▸ DO THIS
Rewrite only the lines of the entries below from the line containing "common name: Sun spurge" through the line containing "genus: Bassia", substituting "Latin name" for "scientific name" and changing nothing else.

########

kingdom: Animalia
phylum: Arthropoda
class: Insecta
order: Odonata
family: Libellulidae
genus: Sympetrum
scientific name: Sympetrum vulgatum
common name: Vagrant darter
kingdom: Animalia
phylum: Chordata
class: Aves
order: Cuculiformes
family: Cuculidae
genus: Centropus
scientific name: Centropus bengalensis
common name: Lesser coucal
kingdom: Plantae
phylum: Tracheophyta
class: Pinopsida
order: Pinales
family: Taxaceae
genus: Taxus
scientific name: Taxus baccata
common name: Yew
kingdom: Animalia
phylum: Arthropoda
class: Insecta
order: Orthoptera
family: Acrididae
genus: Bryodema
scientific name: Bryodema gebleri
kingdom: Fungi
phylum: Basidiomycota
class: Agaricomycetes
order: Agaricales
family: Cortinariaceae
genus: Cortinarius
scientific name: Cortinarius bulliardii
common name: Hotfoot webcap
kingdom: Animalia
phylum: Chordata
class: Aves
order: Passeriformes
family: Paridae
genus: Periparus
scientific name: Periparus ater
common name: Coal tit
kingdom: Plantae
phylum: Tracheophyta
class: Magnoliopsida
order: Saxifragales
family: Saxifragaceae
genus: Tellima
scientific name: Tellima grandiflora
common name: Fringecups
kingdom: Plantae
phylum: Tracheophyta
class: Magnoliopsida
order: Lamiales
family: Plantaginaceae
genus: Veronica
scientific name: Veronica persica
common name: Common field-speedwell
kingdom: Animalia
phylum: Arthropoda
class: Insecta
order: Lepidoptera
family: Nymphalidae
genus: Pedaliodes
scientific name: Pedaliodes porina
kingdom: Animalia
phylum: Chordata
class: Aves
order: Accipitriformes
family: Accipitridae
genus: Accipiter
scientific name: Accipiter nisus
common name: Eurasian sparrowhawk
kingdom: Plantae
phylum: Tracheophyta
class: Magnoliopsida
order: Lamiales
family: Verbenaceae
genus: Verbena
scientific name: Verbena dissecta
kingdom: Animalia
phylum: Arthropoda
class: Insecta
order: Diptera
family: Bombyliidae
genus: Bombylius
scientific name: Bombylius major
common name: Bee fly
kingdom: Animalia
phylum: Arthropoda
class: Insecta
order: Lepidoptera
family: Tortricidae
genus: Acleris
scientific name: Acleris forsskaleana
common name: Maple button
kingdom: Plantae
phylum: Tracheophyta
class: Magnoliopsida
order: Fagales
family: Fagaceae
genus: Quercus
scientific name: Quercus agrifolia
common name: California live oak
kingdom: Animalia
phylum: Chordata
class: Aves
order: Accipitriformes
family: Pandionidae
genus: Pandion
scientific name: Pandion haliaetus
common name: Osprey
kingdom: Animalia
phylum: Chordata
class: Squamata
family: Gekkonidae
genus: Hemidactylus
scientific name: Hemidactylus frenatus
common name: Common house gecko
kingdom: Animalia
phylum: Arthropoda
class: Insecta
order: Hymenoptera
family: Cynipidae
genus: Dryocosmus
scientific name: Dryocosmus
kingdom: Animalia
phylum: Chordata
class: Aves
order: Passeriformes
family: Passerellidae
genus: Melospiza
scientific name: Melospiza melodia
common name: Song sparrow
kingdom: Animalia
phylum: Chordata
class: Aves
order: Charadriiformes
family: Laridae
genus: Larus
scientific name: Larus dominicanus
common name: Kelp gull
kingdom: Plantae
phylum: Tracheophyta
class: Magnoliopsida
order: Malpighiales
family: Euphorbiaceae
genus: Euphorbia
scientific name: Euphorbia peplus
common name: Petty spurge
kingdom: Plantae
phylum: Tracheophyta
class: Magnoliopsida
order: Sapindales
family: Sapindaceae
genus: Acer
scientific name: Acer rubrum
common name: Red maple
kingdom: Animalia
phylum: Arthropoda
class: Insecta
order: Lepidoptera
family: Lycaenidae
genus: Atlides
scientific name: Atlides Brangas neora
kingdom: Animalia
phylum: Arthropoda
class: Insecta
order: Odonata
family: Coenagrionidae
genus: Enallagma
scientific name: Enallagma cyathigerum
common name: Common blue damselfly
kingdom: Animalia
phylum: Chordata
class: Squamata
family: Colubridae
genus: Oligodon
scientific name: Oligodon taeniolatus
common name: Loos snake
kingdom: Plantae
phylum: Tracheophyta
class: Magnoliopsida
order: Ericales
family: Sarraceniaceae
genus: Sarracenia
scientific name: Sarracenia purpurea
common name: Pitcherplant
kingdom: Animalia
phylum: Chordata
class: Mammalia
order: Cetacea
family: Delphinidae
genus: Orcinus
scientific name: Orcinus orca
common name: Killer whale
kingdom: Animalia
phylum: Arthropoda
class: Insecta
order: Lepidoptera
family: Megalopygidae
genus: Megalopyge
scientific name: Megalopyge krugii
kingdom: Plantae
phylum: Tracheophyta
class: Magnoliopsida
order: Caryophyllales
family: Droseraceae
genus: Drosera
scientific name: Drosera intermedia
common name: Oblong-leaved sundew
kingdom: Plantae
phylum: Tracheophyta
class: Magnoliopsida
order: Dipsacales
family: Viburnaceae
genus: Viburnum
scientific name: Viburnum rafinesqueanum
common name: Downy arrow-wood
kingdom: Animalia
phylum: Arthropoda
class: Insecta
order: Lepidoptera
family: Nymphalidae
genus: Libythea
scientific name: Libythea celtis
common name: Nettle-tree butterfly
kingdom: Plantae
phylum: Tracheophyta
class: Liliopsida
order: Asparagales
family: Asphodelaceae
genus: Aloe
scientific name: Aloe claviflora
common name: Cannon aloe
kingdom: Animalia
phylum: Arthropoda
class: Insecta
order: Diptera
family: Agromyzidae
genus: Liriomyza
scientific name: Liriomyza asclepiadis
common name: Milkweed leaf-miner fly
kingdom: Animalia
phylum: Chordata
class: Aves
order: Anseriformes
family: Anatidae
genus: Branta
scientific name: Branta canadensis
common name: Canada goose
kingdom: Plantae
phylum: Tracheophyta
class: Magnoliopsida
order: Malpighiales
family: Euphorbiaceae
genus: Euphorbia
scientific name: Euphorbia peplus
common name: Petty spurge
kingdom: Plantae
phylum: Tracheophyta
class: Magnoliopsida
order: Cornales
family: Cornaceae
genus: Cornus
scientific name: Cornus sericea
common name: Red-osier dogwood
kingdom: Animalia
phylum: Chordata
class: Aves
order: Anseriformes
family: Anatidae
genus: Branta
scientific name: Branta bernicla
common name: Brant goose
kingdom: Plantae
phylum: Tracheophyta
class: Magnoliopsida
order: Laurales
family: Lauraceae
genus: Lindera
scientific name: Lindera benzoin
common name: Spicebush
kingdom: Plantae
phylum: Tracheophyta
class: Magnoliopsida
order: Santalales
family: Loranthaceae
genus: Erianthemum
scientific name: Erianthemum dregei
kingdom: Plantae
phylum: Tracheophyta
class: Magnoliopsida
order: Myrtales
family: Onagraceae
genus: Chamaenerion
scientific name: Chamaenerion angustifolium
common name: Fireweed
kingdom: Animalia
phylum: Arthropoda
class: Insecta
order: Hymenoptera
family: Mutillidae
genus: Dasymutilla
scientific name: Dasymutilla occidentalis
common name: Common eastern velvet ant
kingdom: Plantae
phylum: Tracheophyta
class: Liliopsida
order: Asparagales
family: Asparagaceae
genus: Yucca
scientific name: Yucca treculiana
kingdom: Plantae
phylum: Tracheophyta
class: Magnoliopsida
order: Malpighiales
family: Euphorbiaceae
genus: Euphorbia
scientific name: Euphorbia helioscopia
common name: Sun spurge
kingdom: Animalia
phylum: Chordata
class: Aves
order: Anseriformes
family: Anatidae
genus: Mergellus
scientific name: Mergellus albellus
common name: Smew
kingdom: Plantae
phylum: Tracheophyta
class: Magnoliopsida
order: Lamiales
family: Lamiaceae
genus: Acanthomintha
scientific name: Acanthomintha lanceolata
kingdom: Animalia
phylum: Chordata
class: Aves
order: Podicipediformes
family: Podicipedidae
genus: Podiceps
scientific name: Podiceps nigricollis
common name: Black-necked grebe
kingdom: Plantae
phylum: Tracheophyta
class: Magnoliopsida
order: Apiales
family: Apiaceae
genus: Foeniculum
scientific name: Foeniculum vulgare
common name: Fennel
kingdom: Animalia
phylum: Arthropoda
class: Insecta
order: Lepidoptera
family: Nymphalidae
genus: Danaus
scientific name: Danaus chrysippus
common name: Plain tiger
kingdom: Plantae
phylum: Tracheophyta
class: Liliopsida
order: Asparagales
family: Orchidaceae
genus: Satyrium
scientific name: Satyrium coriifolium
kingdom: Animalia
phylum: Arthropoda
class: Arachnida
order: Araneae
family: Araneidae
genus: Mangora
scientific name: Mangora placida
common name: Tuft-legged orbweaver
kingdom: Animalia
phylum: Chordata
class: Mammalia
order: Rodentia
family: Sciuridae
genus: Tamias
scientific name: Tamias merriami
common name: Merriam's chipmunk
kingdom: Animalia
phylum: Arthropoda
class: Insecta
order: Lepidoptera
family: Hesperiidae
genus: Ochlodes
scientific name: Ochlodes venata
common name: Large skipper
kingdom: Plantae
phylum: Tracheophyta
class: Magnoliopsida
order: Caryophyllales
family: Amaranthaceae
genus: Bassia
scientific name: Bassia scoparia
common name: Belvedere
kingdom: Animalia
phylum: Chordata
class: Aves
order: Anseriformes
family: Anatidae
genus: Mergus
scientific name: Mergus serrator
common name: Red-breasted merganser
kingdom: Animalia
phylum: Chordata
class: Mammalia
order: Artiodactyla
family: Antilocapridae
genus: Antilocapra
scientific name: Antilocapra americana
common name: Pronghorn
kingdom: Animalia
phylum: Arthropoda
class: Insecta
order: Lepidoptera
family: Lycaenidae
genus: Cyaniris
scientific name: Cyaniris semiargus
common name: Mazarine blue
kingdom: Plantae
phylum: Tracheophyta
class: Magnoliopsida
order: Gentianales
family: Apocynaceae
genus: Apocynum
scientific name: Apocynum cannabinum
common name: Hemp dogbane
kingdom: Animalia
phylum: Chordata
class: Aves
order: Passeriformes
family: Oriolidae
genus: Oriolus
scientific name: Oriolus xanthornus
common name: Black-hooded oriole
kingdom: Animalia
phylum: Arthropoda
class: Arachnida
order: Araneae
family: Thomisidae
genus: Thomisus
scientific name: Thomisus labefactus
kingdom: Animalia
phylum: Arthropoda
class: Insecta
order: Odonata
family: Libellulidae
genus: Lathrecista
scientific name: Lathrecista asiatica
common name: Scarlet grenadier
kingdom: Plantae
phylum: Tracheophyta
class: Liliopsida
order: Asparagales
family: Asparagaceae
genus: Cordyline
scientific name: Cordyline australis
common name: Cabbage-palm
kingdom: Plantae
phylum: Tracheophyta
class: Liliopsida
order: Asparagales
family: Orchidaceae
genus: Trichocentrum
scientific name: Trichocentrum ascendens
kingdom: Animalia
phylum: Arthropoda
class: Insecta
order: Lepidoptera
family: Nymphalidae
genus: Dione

########

▸ TASK RESPONSE
common name: Sun spurge
kingdom: Animalia
phylum: Chordata
class: Aves
order: Anseriformes
family: Anatidae
genus: Mergellus
Latin name: Mergellus albellus
common name: Smew
kingdom: Plantae
phylum: Tracheophyta
class: Magnoliopsida
order: Lamiales
family: Lamiaceae
genus: Acanthomintha
Latin name: Acanthomintha lanceolata
kingdom: Animalia
phylum: Chordata
class: Aves
order: Podicipediformes
family: Podicipedidae
genus: Podiceps
Latin name: Podiceps nigricollis
common name: Black-necked grebe
kingdom: Plantae
phylum: Tracheophyta
class: Magnoliopsida
order: Apiales
family: Apiaceae
genus: Foeniculum
Latin name: Foeniculum vulgare
common name: Fennel
kingdom: Animalia
phylum: Arthropoda
class: Insecta
order: Lepidoptera
family: Nymphalidae
genus: Danaus
Latin name: Danaus chrysippus
common name: Plain tiger
kingdom: Plantae
phylum: Tracheophyta
class: Liliopsida
order: Asparagales
family: Orchidaceae
genus: Satyrium
Latin name: Satyrium coriifolium
kingdom: Animalia
phylum: Arthropoda
class: Arachnida
order: Araneae
family: Araneidae
genus: Mangora
Latin name: Mangora placida
common name: Tuft-legged orbweaver
kingdom: Animalia
phylum: Chordata
class: Mammalia
order: Rodentia
family: Sciuridae
genus: Tamias
Latin name: Tamias merriami
common name: Merriam's chipmunk
kingdom: Animalia
phylum: Arthropoda
class: Insecta
order: Lepidoptera
family: Hesperiidae
genus: Ochlodes
Latin name: Ochlodes venata
common name: Large skipper
kingdom: Plantae
phylum: Tracheophyta
class: Magnoliopsida
order: Caryophyllales
family: Amaranthaceae
genus: Bassia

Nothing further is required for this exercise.